1. Technical Field
The present invention relates generally to protected operating kernels for data processing systems. Specifically, the present invention is directed to an encrypted operating kernel that is updateable through extensions.
2. Description of the Related Art
Many, if not most, modern operating systems and the hardware platforms that support them provide some form of facility for “memory protection.” Each application is allocated memory by the operating system and must access only those addresses in memory allocated to it. If a process attempts to access memory that is outside of the memory regions allocated to it, the illegal access attempt is detected by the operating system as an error (often called a “protection fault” or “segmentation fault”) and the offending process is terminated before disaster occurs. Memory protection can prevent many system crashes or other destructive behavior caused by software errors or malicious code (“malware”).

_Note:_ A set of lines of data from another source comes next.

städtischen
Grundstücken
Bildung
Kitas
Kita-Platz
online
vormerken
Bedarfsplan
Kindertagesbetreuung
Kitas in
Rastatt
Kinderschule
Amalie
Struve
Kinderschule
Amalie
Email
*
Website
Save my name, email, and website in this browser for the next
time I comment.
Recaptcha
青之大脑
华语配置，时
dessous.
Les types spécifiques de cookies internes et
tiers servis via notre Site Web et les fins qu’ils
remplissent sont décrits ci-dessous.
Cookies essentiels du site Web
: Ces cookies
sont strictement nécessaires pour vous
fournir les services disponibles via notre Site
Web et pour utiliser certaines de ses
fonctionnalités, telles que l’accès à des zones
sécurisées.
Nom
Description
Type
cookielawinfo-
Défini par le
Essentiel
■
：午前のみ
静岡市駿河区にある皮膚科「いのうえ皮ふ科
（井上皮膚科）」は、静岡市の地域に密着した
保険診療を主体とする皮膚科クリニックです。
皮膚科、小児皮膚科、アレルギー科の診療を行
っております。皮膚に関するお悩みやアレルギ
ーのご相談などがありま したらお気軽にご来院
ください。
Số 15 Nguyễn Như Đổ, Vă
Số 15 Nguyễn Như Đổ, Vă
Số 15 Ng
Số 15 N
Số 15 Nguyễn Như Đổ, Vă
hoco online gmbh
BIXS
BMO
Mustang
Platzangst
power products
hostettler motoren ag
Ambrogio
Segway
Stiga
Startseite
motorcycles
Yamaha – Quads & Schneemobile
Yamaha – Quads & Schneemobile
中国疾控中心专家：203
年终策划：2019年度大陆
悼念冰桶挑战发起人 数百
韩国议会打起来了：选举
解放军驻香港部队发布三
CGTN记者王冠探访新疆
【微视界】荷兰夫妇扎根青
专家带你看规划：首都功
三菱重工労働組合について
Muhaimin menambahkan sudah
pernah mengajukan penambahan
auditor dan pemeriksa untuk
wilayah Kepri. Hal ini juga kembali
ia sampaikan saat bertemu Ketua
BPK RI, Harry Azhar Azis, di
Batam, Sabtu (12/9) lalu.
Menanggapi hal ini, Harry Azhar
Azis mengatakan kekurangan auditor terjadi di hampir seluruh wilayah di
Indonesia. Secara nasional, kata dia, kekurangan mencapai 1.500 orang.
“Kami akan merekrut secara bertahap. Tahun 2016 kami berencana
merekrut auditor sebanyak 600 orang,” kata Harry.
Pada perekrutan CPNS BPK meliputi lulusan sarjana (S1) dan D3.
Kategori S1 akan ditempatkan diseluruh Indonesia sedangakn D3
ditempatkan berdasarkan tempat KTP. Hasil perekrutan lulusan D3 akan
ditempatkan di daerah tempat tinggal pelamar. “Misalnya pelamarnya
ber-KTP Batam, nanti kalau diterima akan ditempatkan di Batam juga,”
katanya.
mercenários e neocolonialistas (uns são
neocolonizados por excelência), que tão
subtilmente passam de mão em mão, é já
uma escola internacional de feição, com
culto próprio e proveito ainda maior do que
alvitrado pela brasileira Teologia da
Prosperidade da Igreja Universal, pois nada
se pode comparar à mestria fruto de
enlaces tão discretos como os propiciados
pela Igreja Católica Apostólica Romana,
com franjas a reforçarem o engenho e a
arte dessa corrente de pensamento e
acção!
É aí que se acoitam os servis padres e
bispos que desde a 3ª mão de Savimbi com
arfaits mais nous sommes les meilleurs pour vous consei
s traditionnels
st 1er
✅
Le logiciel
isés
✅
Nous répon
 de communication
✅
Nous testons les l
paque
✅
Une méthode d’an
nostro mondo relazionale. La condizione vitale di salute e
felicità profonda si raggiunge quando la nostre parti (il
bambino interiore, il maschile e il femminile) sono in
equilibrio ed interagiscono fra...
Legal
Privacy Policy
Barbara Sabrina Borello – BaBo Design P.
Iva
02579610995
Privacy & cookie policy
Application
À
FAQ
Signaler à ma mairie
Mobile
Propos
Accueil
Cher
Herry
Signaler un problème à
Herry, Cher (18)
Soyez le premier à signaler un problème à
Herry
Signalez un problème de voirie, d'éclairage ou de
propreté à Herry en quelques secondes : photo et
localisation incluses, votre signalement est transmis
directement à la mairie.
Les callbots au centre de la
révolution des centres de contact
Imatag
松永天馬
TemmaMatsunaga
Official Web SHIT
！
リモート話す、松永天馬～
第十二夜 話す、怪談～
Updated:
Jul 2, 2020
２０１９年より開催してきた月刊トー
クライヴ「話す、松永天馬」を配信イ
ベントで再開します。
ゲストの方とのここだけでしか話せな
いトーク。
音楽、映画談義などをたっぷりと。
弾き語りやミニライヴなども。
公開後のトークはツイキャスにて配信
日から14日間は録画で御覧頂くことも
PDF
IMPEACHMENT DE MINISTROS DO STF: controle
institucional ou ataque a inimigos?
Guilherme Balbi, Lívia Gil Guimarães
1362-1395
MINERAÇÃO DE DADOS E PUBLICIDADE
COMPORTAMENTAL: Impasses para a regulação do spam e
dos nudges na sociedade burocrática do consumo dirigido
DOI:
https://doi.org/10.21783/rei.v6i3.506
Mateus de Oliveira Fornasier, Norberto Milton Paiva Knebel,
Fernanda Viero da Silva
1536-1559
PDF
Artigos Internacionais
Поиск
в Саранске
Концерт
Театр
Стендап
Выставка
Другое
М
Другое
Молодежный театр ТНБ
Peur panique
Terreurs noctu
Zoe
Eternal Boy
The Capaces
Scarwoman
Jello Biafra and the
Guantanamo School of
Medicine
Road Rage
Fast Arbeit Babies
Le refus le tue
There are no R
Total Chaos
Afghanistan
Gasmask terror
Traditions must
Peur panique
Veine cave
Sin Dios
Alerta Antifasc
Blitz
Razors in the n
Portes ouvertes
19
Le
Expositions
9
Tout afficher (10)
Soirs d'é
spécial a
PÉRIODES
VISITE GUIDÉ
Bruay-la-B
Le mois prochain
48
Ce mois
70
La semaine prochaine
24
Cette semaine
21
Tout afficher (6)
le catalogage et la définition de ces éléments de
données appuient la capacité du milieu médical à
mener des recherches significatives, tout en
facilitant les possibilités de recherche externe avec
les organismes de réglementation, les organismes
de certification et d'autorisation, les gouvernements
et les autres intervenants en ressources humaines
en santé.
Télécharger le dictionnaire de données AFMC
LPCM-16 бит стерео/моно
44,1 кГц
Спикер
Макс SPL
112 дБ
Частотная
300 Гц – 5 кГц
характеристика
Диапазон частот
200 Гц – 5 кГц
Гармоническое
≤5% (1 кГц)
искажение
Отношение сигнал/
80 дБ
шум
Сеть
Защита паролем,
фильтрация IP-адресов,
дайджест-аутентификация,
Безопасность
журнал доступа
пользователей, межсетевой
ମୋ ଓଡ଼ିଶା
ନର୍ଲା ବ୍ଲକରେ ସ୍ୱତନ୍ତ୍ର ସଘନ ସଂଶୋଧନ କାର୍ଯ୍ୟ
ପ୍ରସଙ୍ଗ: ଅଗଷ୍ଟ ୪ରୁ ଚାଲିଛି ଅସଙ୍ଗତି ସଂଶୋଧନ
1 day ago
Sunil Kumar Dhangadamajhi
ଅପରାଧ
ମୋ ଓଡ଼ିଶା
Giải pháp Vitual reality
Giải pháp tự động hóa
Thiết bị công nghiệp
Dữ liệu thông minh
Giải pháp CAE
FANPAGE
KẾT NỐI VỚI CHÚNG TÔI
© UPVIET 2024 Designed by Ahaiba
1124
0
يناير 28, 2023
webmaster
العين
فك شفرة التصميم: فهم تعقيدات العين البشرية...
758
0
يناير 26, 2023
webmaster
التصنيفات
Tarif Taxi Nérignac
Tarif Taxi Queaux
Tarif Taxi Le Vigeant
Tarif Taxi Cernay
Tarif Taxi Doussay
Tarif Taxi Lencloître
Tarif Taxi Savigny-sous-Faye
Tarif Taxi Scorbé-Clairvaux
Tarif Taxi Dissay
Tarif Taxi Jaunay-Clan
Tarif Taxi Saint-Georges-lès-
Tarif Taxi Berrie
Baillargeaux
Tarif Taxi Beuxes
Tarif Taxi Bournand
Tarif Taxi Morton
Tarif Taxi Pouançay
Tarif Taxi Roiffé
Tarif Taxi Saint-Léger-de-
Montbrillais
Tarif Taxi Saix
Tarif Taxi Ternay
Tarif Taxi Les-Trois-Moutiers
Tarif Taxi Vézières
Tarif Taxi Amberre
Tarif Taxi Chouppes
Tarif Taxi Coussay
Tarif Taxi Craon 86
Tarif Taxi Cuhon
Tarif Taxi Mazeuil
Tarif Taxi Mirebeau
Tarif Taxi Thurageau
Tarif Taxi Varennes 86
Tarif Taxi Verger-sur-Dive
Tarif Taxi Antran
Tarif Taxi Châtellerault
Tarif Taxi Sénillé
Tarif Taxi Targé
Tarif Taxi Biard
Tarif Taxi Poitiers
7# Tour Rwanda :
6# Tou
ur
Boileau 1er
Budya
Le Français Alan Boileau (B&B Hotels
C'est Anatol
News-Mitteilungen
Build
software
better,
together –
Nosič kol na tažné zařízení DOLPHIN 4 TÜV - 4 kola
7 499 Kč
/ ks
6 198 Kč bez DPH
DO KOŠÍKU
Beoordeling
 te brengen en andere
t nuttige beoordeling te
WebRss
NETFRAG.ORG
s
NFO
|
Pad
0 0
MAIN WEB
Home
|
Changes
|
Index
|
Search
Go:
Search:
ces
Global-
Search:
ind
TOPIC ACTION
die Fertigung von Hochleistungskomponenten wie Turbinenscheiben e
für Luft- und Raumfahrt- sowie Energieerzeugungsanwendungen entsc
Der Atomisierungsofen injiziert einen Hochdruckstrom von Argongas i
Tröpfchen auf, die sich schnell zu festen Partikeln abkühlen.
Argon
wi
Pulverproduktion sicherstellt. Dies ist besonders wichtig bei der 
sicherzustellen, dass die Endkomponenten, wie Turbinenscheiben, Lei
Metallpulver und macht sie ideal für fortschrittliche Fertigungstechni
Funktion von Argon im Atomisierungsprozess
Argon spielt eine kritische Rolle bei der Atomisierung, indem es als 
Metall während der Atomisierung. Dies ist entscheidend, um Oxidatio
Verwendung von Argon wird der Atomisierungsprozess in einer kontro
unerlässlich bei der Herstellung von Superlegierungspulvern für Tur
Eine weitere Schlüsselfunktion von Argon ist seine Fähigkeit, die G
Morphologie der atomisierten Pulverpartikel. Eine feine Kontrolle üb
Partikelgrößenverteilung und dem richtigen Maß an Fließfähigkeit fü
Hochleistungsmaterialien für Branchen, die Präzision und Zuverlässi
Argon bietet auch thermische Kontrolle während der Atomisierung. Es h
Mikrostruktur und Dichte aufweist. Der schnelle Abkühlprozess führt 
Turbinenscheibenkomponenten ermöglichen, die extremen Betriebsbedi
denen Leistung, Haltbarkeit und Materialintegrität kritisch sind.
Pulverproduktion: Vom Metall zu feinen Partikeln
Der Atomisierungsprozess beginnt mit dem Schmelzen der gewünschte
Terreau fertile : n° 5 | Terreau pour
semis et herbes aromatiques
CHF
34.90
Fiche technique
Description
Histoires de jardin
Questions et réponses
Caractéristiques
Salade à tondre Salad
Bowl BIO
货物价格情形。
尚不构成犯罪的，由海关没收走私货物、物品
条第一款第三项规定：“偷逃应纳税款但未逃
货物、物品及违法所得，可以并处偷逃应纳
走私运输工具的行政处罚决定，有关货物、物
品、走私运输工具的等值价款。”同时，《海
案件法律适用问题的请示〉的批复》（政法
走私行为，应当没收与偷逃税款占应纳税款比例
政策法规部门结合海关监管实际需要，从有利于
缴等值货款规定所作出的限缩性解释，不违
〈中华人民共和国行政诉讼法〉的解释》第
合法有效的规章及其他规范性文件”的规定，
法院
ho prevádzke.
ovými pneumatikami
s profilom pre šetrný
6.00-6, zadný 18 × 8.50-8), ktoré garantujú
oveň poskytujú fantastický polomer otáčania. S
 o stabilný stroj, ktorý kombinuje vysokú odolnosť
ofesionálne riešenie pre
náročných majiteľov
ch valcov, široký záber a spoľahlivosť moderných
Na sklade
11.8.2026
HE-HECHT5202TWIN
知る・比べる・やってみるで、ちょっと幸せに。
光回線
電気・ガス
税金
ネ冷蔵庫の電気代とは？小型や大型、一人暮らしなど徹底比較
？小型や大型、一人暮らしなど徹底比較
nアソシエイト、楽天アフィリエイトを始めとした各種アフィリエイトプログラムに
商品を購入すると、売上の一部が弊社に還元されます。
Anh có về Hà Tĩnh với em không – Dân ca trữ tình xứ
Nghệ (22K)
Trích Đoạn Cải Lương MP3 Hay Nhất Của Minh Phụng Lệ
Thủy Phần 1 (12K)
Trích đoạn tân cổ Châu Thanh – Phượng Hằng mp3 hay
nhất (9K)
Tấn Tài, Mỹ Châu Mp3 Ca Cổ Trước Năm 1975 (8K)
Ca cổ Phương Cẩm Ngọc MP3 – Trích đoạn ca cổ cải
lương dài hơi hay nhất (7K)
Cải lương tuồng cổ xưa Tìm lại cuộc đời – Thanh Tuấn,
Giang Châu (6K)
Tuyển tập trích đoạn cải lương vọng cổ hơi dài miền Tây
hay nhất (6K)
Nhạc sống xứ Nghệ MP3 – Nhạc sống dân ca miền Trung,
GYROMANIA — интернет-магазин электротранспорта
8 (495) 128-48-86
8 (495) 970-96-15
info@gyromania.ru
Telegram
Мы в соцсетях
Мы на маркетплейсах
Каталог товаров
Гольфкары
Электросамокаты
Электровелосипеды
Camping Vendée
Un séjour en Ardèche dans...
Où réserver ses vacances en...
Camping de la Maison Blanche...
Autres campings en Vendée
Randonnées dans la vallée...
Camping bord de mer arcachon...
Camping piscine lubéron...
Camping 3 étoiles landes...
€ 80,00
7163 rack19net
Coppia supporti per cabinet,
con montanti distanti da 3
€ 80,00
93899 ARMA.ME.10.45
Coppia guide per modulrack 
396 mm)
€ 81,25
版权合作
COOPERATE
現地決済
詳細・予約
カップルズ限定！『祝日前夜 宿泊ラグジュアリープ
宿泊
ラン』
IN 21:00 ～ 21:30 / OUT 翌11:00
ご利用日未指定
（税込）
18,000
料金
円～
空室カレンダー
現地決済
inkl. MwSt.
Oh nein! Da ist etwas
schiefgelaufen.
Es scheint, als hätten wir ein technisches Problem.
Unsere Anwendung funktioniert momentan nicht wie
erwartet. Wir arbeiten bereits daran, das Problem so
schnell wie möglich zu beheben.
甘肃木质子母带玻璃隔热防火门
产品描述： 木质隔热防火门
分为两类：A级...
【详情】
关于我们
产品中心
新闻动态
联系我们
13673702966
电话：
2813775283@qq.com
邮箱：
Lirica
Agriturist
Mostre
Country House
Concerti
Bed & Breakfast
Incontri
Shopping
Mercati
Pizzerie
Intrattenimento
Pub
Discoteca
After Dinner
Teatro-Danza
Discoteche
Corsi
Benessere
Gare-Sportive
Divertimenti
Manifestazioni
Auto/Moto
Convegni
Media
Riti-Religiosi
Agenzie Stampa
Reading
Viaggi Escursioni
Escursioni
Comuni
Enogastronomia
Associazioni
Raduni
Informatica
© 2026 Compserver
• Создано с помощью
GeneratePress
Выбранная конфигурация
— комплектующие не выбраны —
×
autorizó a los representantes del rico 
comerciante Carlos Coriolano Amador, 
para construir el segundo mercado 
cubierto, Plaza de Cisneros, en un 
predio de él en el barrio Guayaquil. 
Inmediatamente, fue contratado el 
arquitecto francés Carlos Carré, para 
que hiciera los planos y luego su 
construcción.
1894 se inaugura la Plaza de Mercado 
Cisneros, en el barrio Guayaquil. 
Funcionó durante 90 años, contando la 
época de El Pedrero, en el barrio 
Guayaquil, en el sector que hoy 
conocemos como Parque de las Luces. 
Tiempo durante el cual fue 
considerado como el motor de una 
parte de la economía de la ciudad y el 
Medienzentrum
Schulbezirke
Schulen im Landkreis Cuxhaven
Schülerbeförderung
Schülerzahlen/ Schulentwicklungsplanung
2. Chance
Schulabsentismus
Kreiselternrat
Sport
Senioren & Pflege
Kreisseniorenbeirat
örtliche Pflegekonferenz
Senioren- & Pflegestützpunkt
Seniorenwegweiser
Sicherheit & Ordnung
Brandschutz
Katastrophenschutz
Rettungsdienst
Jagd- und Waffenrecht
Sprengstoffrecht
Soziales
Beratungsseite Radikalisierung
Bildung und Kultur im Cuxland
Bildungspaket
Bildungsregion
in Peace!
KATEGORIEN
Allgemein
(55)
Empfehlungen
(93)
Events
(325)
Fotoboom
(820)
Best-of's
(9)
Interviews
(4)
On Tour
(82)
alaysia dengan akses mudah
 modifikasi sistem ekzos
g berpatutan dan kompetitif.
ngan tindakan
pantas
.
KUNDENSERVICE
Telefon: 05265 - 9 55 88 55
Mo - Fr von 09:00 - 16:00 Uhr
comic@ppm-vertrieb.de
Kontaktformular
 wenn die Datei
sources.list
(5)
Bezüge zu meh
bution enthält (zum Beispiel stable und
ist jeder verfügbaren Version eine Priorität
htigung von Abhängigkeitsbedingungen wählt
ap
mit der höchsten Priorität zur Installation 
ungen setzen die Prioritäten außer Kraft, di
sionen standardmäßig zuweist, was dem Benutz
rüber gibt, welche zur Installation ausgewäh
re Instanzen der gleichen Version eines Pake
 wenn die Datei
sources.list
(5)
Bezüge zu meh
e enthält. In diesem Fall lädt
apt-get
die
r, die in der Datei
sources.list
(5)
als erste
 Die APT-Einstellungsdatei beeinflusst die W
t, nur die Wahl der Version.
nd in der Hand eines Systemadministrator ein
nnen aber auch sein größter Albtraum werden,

Another important reason for restricting access to certain memory locations is to prevent proprietary or security-sensitive data or code from being examined by user-level processes, so as to prevent the creation of malware or the reverse engineering or unauthorized copying of proprietary information.
Although memory protection schemes are very useful, particularly for running today's very complex software, the protection schemes themselves increase the complexity of the computing hardware and the operating systems it supports. In some applications, this added complexity is highly undesirable. For example, a processor intended for high-end multimedia or real-time computationally intensive applications may have multiple specialized processor cores (such as specialized vector processing cores) on a single chip for intensive number-crunching. In such instances, the added hardware and software complexity involved in implementing conventional memory protection for each core's local memory could severely impact the attainable degree of parallelism as well as the performance of each individual processor core.
Further, it may be desirable for certain kinds of program code to have different levels of privilege with regard to a system's memory protection and other resources. For example, some operating systems, such as the open-source Linux operating system, have extensible kernels, which allow additional kernel-level code (such as a device driver) to be loaded in at runtime (in the form of “kernel modules”) to augment an existing operating system kernel. Because they fulfill a supervisory and administrative role in a computer, operating system kernels are generally designed to operate in a “privileged mode,” in which the kernel has access to all memory addresses and other system resources. Where kernel modules may come from untrusted sources, however, it may not be desirable to provide a kernel module unfettered access to all memory addresses and system resources. It would be safer to allow the module only the degree of privilege necessary to accomplish its intended purpose.
What is needed, therefore, is a method of protecting sensitive data and code from unauthorized reads and writes without relying on the additional complexity of protection-fault-detection mechanisms, which also allows for differing levels of privilege. The present invention provides a solution to this and other problems, and offers other advantages over previous solutions.